→ **WRITTEN REQUEST**
Show every line of the records that contains the string "context", matching case exactly.

Extracted data entries:

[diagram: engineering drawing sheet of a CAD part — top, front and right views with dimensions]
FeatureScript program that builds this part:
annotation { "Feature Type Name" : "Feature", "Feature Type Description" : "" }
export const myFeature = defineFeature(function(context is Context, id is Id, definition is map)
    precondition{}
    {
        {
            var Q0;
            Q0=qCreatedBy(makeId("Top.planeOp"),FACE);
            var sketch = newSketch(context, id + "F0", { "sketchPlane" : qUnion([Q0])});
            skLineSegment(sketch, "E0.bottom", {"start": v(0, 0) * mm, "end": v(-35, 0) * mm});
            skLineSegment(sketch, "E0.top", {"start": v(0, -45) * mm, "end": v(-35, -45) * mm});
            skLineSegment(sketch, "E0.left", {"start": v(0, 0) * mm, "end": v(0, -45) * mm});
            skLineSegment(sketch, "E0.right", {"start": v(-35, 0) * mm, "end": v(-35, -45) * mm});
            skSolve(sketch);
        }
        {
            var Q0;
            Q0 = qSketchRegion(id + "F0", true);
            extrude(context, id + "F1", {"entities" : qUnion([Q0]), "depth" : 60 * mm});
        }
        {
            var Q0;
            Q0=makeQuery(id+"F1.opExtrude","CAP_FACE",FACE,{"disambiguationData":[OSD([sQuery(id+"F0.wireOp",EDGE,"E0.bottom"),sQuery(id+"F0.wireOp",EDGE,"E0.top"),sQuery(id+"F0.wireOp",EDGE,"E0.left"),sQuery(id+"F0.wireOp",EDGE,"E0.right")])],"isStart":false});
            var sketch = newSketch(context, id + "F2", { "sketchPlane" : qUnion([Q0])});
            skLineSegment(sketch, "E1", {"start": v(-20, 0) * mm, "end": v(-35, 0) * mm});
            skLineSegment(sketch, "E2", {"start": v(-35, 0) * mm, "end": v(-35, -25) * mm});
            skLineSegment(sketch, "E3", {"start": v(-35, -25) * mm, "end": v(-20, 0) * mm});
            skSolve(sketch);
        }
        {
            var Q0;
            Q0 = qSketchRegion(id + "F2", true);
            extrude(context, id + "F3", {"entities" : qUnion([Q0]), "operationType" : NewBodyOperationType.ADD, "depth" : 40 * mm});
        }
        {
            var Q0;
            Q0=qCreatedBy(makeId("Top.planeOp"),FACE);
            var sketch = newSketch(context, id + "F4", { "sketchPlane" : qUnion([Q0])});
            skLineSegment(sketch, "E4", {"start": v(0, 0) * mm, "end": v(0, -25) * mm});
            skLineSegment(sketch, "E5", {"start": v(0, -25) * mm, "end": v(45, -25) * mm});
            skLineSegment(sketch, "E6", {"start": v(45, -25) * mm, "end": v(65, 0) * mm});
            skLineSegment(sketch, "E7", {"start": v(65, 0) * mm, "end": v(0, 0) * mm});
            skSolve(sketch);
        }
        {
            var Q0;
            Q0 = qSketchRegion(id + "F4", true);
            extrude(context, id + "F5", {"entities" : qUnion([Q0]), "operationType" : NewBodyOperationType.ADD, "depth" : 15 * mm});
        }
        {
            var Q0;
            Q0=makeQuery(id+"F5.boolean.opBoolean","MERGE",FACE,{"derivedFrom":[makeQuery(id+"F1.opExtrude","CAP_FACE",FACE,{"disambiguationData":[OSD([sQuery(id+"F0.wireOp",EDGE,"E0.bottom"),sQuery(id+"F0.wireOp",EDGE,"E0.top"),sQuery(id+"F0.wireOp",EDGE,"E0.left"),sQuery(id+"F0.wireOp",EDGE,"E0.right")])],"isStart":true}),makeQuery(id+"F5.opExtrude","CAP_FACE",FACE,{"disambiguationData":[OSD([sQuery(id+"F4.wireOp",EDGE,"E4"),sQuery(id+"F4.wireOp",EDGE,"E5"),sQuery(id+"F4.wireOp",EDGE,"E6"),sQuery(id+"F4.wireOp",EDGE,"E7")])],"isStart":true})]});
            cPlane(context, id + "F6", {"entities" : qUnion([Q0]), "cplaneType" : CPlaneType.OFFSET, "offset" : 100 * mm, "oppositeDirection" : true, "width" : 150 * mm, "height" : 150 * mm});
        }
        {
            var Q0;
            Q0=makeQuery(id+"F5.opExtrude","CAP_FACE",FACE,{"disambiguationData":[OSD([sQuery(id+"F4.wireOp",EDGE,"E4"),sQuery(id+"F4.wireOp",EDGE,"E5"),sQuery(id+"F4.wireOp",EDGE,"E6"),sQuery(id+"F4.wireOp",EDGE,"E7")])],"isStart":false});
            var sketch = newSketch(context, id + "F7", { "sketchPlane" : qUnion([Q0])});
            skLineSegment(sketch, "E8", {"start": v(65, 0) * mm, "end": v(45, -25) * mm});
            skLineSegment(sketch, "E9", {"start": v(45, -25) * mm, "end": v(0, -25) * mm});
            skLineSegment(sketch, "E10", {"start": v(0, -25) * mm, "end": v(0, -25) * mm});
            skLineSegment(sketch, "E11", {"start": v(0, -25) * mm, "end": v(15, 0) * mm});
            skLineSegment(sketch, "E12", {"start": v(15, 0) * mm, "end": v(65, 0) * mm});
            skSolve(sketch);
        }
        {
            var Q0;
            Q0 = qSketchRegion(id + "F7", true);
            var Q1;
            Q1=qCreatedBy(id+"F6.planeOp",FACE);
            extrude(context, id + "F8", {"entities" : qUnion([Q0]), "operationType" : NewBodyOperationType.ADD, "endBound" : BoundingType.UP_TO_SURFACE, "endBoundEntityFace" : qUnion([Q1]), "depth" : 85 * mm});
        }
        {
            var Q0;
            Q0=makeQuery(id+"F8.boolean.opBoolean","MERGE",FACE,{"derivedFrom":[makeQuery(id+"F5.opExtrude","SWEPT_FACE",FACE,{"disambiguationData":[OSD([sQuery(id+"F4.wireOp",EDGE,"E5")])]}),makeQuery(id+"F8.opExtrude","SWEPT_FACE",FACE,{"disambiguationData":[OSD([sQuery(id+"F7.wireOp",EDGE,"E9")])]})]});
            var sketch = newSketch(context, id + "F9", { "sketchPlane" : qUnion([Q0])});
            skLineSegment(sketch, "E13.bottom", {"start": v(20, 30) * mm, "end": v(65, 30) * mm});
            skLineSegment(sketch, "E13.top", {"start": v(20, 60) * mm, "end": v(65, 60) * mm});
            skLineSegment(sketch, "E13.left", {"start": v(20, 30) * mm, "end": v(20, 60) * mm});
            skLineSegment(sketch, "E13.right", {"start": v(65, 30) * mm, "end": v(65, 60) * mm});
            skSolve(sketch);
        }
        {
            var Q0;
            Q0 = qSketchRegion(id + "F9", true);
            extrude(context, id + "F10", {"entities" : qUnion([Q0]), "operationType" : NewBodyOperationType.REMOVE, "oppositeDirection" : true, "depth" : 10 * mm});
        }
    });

→ **PROBLEM SOLUTION**
export const myFeature = defineFeature(function(context is Context, id is Id, definition is map)
            var sketch = newSketch(context, id + "F0", { "sketchPlane" : qUnion([Q0])});
            extrude(context, id + "F1", {"entities" : qUnion([Q0]), "depth" : 60 * mm});
            var sketch = newSketch(context, id + "F2", { "sketchPlane" : qUnion([Q0])});
            extrude(context, id + "F3", {"entities" : qUnion([Q0]), "operationType" : NewBodyOperationType.ADD, "depth" : 40 * mm});
            var sketch = newSketch(context, id + "F4", { "sketchPlane" : qUnion([Q0])});
            extrude(context, id + "F5", {"entities" : qUnion([Q0]), "operationType" : NewBodyOperationType.ADD, "depth" : 15 * mm});
            cPlane(context, id + "F6", {"entities" : qUnion([Q0]), "cplaneType" : CPlaneType.OFFSET, "offset" : 100 * mm, "oppositeDirection" : true, "width" : 150 * mm, "height" : 150 * mm});
            var sketch = newSketch(context, id + "F7", { "sketchPlane" : qUnion([Q0])});
            extrude(context, id + "F8", {"entities" : qUnion([Q0]), "operationType" : NewBodyOperationType.ADD, "endBound" : BoundingType.UP_TO_SURFACE, "endBoundEntityFace" : qUnion([Q1]), "depth" : 85 * mm});
            var sketch = newSketch(context, id + "F9", { "sketchPlane" : qUnion([Q0])});
            extrude(context, id + "F10", {"entities" : qUnion([Q0]), "operationType" : NewBodyOperationType.REMOVE, "oppositeDirection" : true, "depth" : 10 * mm});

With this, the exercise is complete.